Selected extract =

□ □ □

From a jamming perspective, the selected jamming pattern involves the generation of multiple false targets, which requires the chirp jamming signal to be in phase with the radar signal. Therefore, it is crucial to prevent a mismatch in the chirp rate to preserve the pulse compression gain:

$$\sqrt{\left|k_r\right|}\cdot T_r\ge \sqrt{B{T}_r}$$

(42)

5.2. Minimum Detectable Signal-to-Noise Ratio and Matched Gain Ratio

To enhance detection performance in a multi-target environment, two widely employed CFAR detection methods are the average CFAR for cluttered environments and the ordered statistic CFAR designed for scenarios with multiple targets. In general, average CFAR performs well in backgrounds with uniform noise and clutter distribution. However, its performance may diminish significantly when multiple false targets are distributed on both sides of the target detection unit.

Building on prior detection information and assuming knowledge of the false alarm probability and detection probability for ordered statistic CFAR, the signal-to-noise ratio (SNR) of the target echo pulse, after coherent accumulation and matched filtering, is derived in ordered statistic CFAR detection under the condition of no jamming:

$$SNR=\frac{P_t{G}_t{G}_r{\lambda }^2\sigma }{{\left(4\pi \right)}^3{R}^{4}k{T}_{0}BFL}$$

(43)

□ □ □

Dataset extract =
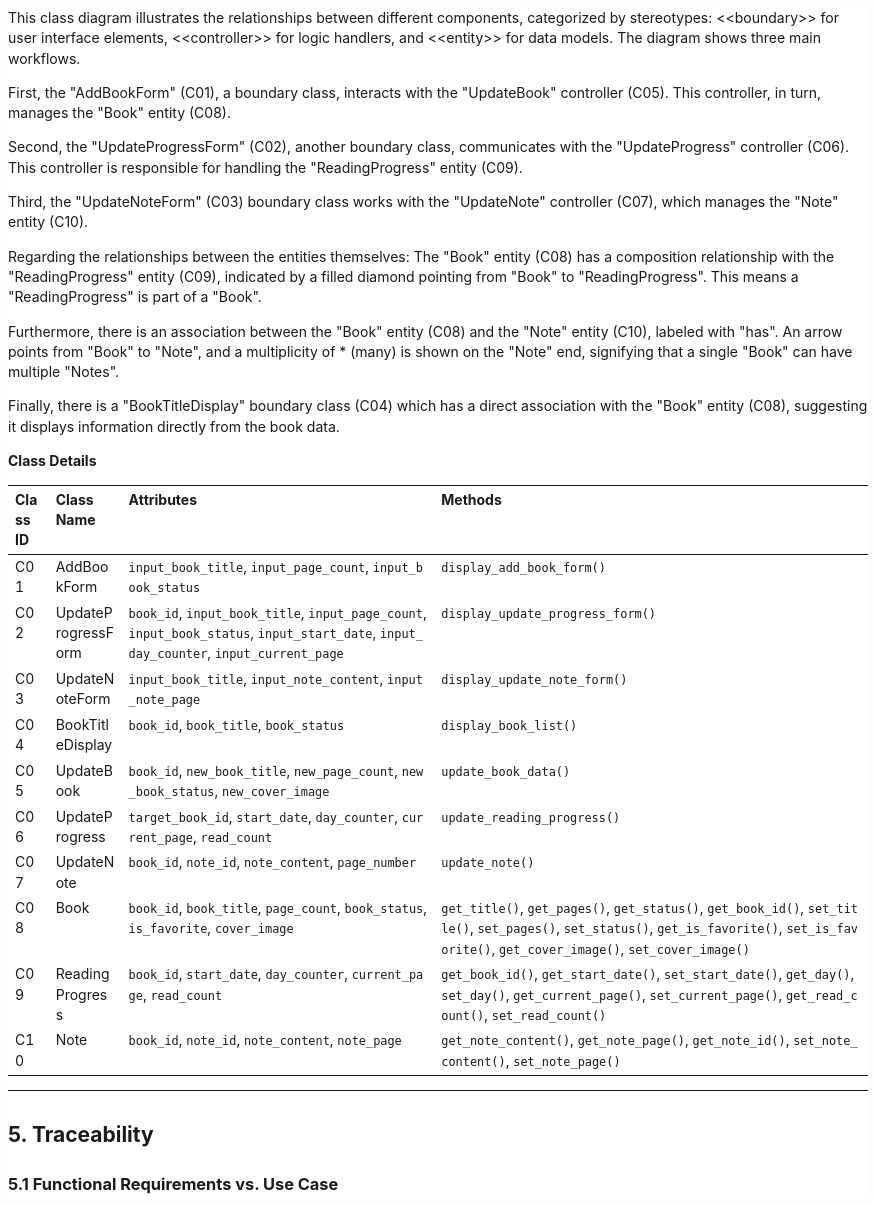 This class diagram illustrates the relationships between different components, categorized by stereotypes: <\<boundary>> for user interface elements, <\<controller>> for logic handlers, and <\<entity>> for data models. The diagram shows three main workflows.

First, the "AddBookForm" (C01), a boundary class, interacts with the "UpdateBook" controller (C05). This controller, in turn, manages the "Book" entity (C08).

Second, the "UpdateProgressForm" (C02), another boundary class, communicates with the "UpdateProgress" controller (C06). This controller is responsible for handling the "ReadingProgress" entity (C09).

Third, the "UpdateNoteForm" (C03) boundary class works with the "UpdateNote" controller (C07), which manages the "Note" entity (C10).

Regarding the relationships between the entities themselves: The "Book" entity (C08) has a composition relationship with the "ReadingProgress" entity (C09), indicated by a filled diamond pointing from "Book" to "ReadingProgress". This means a "ReadingProgress" is part of a "Book".

Furthermore, there is an association between the "Book" entity (C08) and the "Note" entity (C10), labeled with "has". An arrow points from "Book" to "Note", and a multiplicity of \* (many) is shown on the "Note" end, signifying that a single "Book" can have multiple "Notes".

Finally, there is a "BookTitleDisplay" boundary class (C04) which has a direct association with the "Book" entity (C08), suggesting it displays information directly from the book data.

**Class Details**

| Class ID | Class Name         | Attributes                                                                                                                            | Methods                                                                                                                                                                                         |
| :------- | :----------------- | :------------------------------------------------------------------------------------------------------------------------------------ | :---------------------------------------------------------------------------------------------------------------------------------------------------------------------------------------------- |
| C01      | AddBookForm        | `input_book_title`, `input_page_count`, `input_book_status`                                                                           | `display_add_book_form()`                                                                                                                                                                       |
| C02      | UpdateProgressForm | `book_id`, `input_book_title`, `input_page_count`, `input_book_status`, `input_start_date`, `input_day_counter`, `input_current_page` | `display_update_progress_form()`                                                                                                                                                                |
| C03      | UpdateNoteForm     | `input_book_title`, `input_note_content`, `input_note_page`                                                                           | `display_update_note_form()`                                                                                                                                                                    |
| C04      | BookTitleDisplay   | `book_id`, `book_title`, `book_status`                                                                                                | `display_book_list()`                                                                                                                                                                           |
| C05      | UpdateBook         | `book_id`, `new_book_title`, `new_page_count`, `new_book_status`, `new_cover_image`                                                   | `update_book_data()`                                                                                                                                                                            |
| C06      | UpdateProgress     | `target_book_id`, `start_date`, `day_counter`, `current_page`, `read_count`                                                           | `update_reading_progress()`                                                                                                                                                                     |
| C07      | UpdateNote         | `book_id`, `note_id`, `note_content`, `page_number`                                                                                   | `update_note()`                                                                                                                                                                                 |
| C08      | Book               | `book_id`, `book_title`, `page_count`, `book_status`, `is_favorite`, `cover_image`                                                    | `get_title()`, `get_pages()`, `get_status()`, `get_book_id()`, `set_title()`, `set_pages()`, `set_status()`, `get_is_favorite()`, `set_is_favorite()`, `get_cover_image()`, `set_cover_image()` |
| C09      | ReadingProgress    | `book_id`, `start_date`, `day_counter`, `current_page`, `read_count`                                                                  | `get_book_id()`, `get_start_date()`, `set_start_date()`, `get_day()`, `set_day()`, `get_current_page()`, `set_current_page()`, `get_read_count()`, `set_read_count()`                           |
| C10      | Note               | `book_id`, `note_id`, `note_content`, `note_page`                                                                                     | `get_note_content()`, `get_note_page()`, `get_note_id()`, `set_note_content()`, `set_note_page()`                                                                                               |

---

## 5. Traceability

### 5.1 Functional Requirements vs. Use Case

□ □ □

Your tasks =
1. Answer these questions using the radar jamming extract:
(a) What does the selected jamming pattern generate?
(b) In what kind of background does average CFAR perform well?
(c) Under what jamming condition is the signal-to-noise ratio of the target echo pulse derived?
2. List every symbol multiplied together in the numerator of the SNR formula labeled (43) in the radar jamming extract.
You can work from the text alone, without the data.

Task-by-task outputs =
1.
(a) Multiple false targets.
(b) Backgrounds with uniform noise and clutter distribution.
(c) Under the condition of no jamming.

2. P_t, G_t, G_r, λ (squared), σ